New bill bans California new combustion car sales from 2035
California lawmakers have rubber stamped a new bill to permanently ban all new fossil-fuel vehicle sales by 2035.
The controversial CARB Advanced Clean Cars II bill simultaneously strives to incrementally decrease fossil-fuel vehicle sales by 35 percent, by 2026. It will ramp up to a projected 68% by 2030. The ban applies to all new light-duty passenger cars, SUVs, and pickup trucks. It excludes medium and heavy-duty vehicles. Used combustion car sales are not affected.
Ban Aims to Accelerate All Zero Emissions Tech
The objective of the ban is not to benefit electric vehicle sales, but rather promote sales of all zero emissions vehicles. Electric cars comply with the new law, but the bill strives to promote other zero emissions car technologies. Those include hydrogen fuel cell (cars like the Toyota Mirai, above) and hydrogen combustion technology.
CARB’s ban marks a fundamental shift in the world’s largest automotive marketplace. California is famous for leading international emissions standards trends. The ban is expected to spur other governments to legislate similar combustion vehicle bans. Up to a dozen US states are expected to follow California’s lead, five of them as soon as next year.
“California now has a groundbreaking, world-leading plan to achieve 100% zero-emission vehicle sales by 2035,” state governor, Gavin Newsom confirmed. “It’s ambitious, it’s innovative, it’s the action we must take to leave the planet better off for future generations. “This is one of those big, bold steps necessary to stem the tide of carbon pollution.”

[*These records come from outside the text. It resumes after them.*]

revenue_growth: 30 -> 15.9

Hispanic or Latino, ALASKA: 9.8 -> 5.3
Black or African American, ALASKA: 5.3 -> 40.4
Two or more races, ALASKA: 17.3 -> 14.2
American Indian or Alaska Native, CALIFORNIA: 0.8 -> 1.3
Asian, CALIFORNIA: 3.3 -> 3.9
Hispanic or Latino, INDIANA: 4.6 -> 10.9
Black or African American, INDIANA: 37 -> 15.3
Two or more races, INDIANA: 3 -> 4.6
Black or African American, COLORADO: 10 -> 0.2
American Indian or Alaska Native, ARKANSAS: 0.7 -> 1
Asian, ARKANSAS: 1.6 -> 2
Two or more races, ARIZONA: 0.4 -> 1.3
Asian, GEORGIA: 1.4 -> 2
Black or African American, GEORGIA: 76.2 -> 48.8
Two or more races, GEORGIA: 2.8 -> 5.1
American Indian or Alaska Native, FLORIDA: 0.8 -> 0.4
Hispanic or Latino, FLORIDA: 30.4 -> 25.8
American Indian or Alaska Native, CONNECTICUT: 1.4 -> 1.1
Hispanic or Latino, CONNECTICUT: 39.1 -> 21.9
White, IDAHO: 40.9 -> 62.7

Ban Accelerates Green Car Transition
“This is a really exciting announcement,” Natural Resources Defense Council clean fuels advocate Kathy Harris backed Newson up. “CARB’s Advanced Clean Cars II bill will help to accelerate the transition and give a signal that customers and states are ready for this transition to occur rapidly.”

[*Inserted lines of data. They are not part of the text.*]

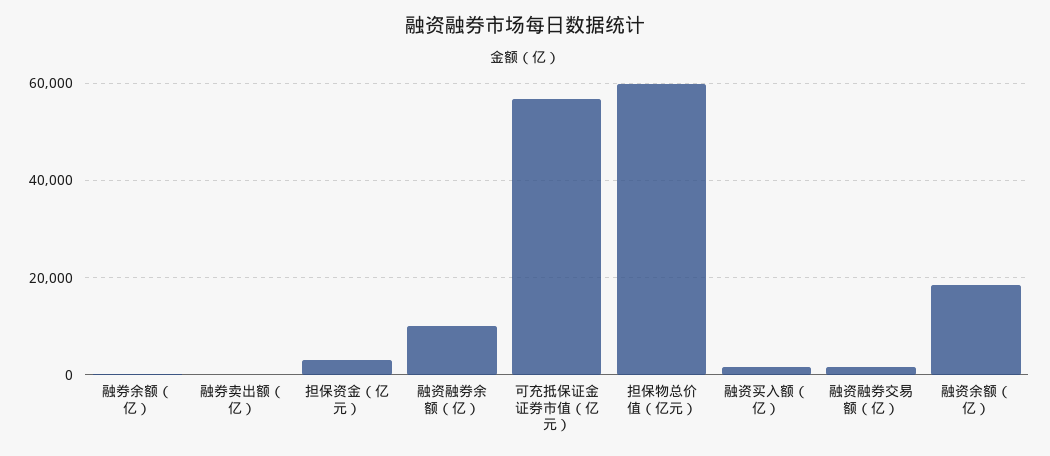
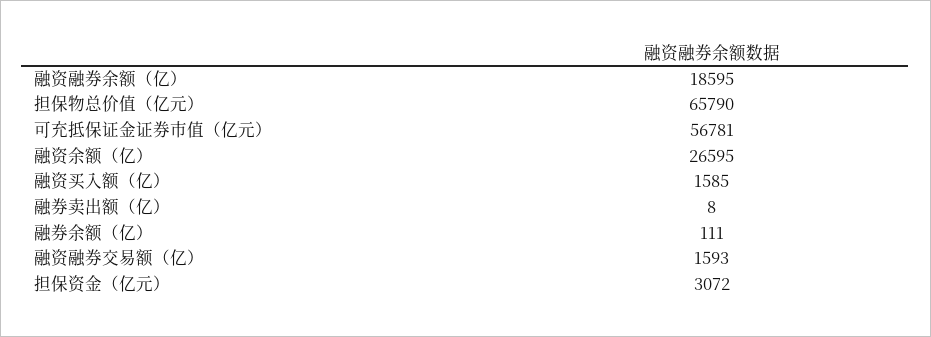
融资融券余额（亿）: 10000 -> 18595
担保物总价值（亿元）: 60000 -> 65790
融资余额（亿）: 18000 -> 26595

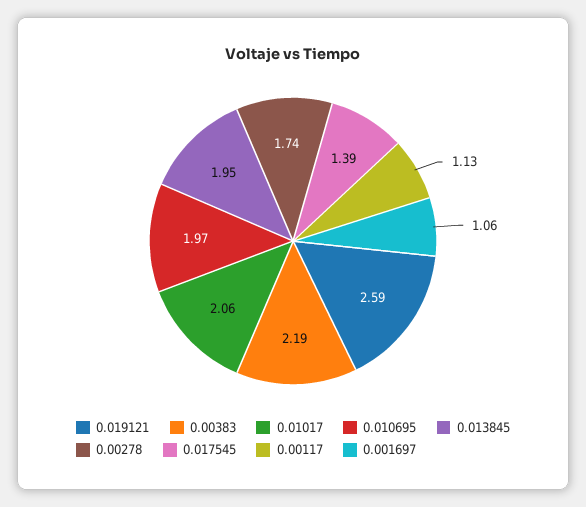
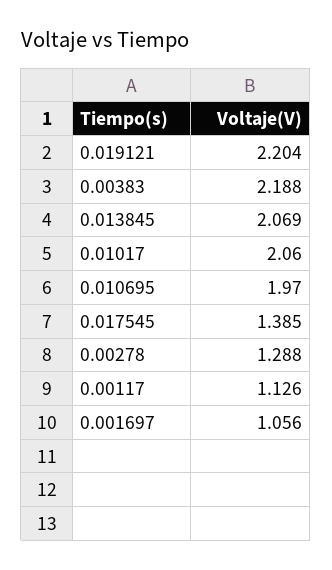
0.019121: 2.59 -> 2.204
0.013845: 1.95 -> 2.069
0.00278: 1.74 -> 1.288

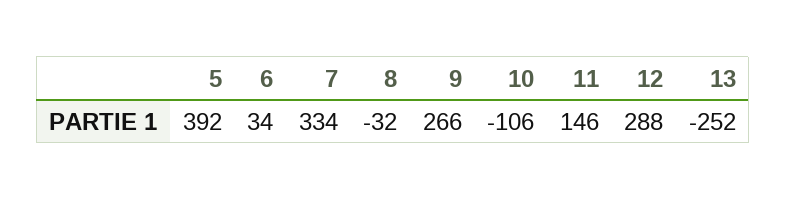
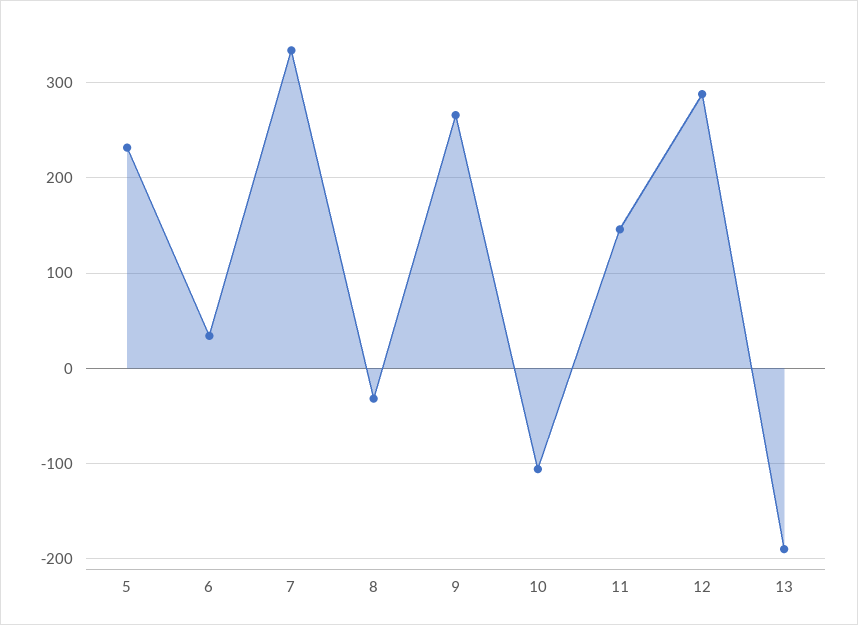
5: 392 -> 230
13: -252 -> -190

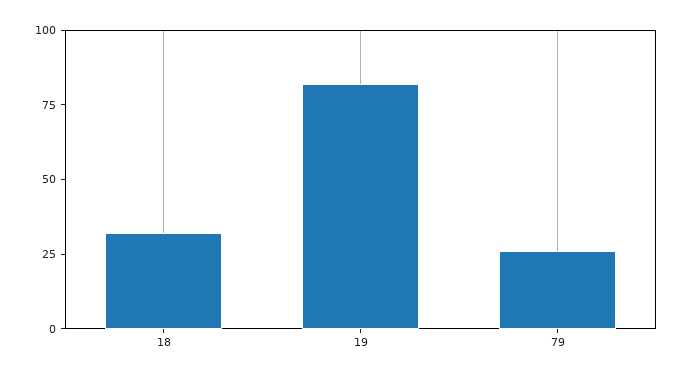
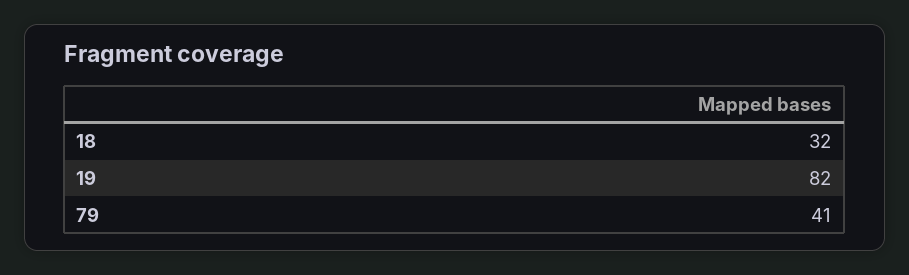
79: 25 -> 41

“Combatting climate change is a strategic priority at Ford,” Blue Oval Chief Sustainability Officer Bob Holycross points out. “We’re proud of our partnership with California and we are committed to building a zero-emissions future for everyone. “This is a landmark standard that will define clean transportation and set an example for the United States.”
The bill is likely to have far-reaching effects, even in the short term. Auto companies will need to accelerate their shift towards zero-emission vehicles in compliance with these new restrictions in one of the biggest car markets on earth. The law will also force car companies to meet or improve on their existing EV production timelines
Will Carmakers Keep Up with EV Demand?
That however has its own implications. Supply chain issues are already delaying orders on popular EVs. So, requiring a state with a population of almost 40 million people to buy zero-emissions cars will only serve to increase lead times and affect prices. Especially for popular new hybrid and electric vehicles like the highly in demand Ford F-150 Lightning EV.
The new policy is also expected to significantly affect the used gas car market and the classic car scene. Excluded from the proposed policy, demand for scarce pre-owned combustion cars is likely jump. Many models will become worth significantly more than what they were new as used values skyrocket in California and other ban states.
Also, new gas vehicles are likely to remain on sale in other US states, including those not so concerned with killing off cars that consume their own natural resources. So, it is likely that Californian, and other ban counties’ petrol car fans will simply move their automotive acquisitions out of state. Either way, California’s controversial CARB Advanced Clean Cars II bill is set to change motoring as we know it forever.